*Given passage*:
----
CK Tile Tutorial Day 1 (AMD hip programming) - Vector add.

Concepts:

Basic kernel structure: Args → Kernel → operator()
Grid/Block configuration
One thread per element processing

Key Code:

struct VectorAddKernel {
    __device__ void operator()(args) {
        int idx = blockIdx.x * blockDim.x + threadIdx.x;
        c[idx] = a[idx] + b[idx];
    }
};

code

// Step 1: Simplest CK Tile Kernel - Vector Addition
// This demonstrates the absolute basics of CK Tile

#include <hip/hip_runtime.h>
#include <iostream>
#include <vector>

// ============================================
// PART 1: Kernel Arguments (Host → Device)
// ============================================
struct VectorAddKernelArgs {
    const float* a_ptr;
    const float* b_ptr;
    float* c_ptr;
    int n;
    
    // Constructor from host arguments
    VectorAddKernelArgs(const float* a, const float* b, float* c, int size)
----
*Data*:
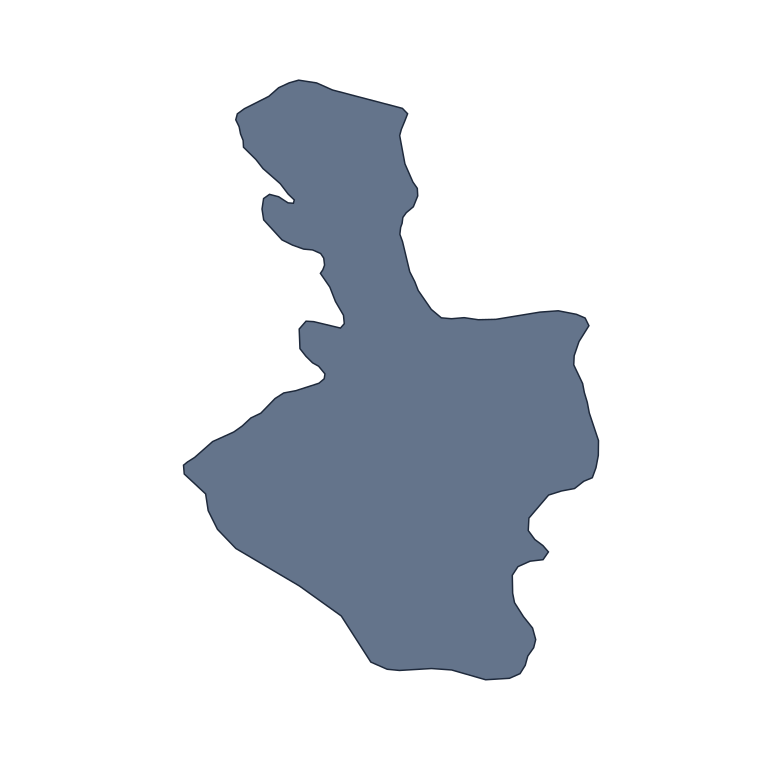 the Governorate of Dhamar, rotated 115°
{"feature_id": "YEM-153", "entity_name": "Dhamar", "entity_type": "Governorate", "adm_level": 1, "iso_a3": "YEM", "parent_name": "Yemen", "parent_adm1": "", "projection": "equal_earth", "projection_center": [44.123, 14.553], "detail": "fine", "context": "isolated", "style": "filled", "palette": "slate", "viewbox_px": 768, "rotation_deg": 115, "n_neighbors": 0, "source": "natural_earth", "source_scale": "10m", "svg_char_len": 1827}
<svg xmlns="http://www.w3.org/2000/svg" viewBox="0 0 768 768"><g transform="rotate(115 384 384)"><path d="M201.1,631.1L193.5,626.9L171.9,609.9L160.0,604.7L151.1,597.2L144.7,589.8L139.6,572.3L139.3,554.9L126.4,483.8L129.1,476.8L136.7,476.3L145.8,475.9L152.2,474.8L175.6,458.1L188.7,443.2L192.6,436.5L199.3,432.9L211.0,432.3L219.3,436.2L225.1,437.3L230.7,435.5L235.0,435.1L241.6,432.9L247.1,427.4L271.4,408.1L278.2,399.4L284.8,392.5L296.4,372.7L299.8,360.0L296.3,350.4L290.0,339.4L285.9,325.7L278.1,309.9L252.9,273.0L244.0,257.0L239.5,239.0L239.2,229.6L244.6,222.9L263.1,225.2L278.0,223.6L286.5,220.1L299.6,204.2L307.1,198.8L314.6,192.1L323.5,185.7L344.6,165.7L358.1,159.6L370.3,156.5L380.9,155.6L387.8,161.9L398.2,167.1L406.0,178.0L415.1,187.9L444.3,196.0L455.9,191.3L461.2,181.6L463.3,171.6L466.7,164.0L476.0,165.6L482.9,176.8L492.9,185.4L503.1,186.9L519.2,179.0L527.0,173.3L535.9,159.3L542.4,146.2L551.5,138.5L559.7,136.9L569.8,138.7L579.3,137.1L589.0,138.3L597.7,145.9L609.1,166.9L614.6,201.9L621.8,220.7L637.1,249.0L641.2,260.6L641.6,278.4L612.3,324.7L602.8,375.4L595.7,448.7L586.1,473.5L573.1,489.8L559.0,499.2L550.0,527.0L542.3,531.4L537.6,529.1L530.6,524.6L508.6,515.0L491.0,499.9L481.9,494.7L471.0,490.3L462.5,483.3L443.2,476.6L434.5,471.1L427.4,461.2L410.8,443.3L404.5,440.4L399.8,441.8L395.5,450.8L395.0,457.7L391.9,466.4L387.5,475.1L370.0,484.1L360.0,481.2L357.2,474.1L351.7,447.1L346.1,445.5L338.8,449.8L329.8,462.8L319.1,474.0L310.6,488.4L306.4,487.7L301.4,488.1L295.4,491.8L292.5,496.6L292.7,505.5L295.7,513.8L296.8,525.7L296.5,537.4L286.1,562.4L277.0,568.5L266.8,571.5L260.5,567.9L258.8,558.6L260.4,547.6L258.5,542.5L255.1,543.1L252.4,551.1L246.3,562.7L239.9,584.7L234.7,594.9L228.8,611.4L222.8,614.6L218.0,619.7L212.1,624.0L207.2,630.0L201.1,631.1Z" fill="#64748b" stroke="#1e293b" stroke-width="1.5"/></g></svg>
----
*Instructions to follow*: Pick up the CK Tile vector-add tutorial from where it stops and continue writing it. The lines above are not required for what is asked here.

*Exercise answer*:
        : a_ptr(a), b_ptr(b), c_ptr(c), n(size) {}
};

// ============================================
// PART 2: The Kernel
// ============================================
struct VectorAddKernel {
    
    // Static method to get grid size (how many blocks)
    static dim3 GridSize(const VectorAddKernelArgs& args) {
        // 256 threads per block, divide work
        int blocks = (args.n + 255) / 256;
        return dim3(blocks, 1, 1);
    }
    
    // Static method to get block size (threads per block)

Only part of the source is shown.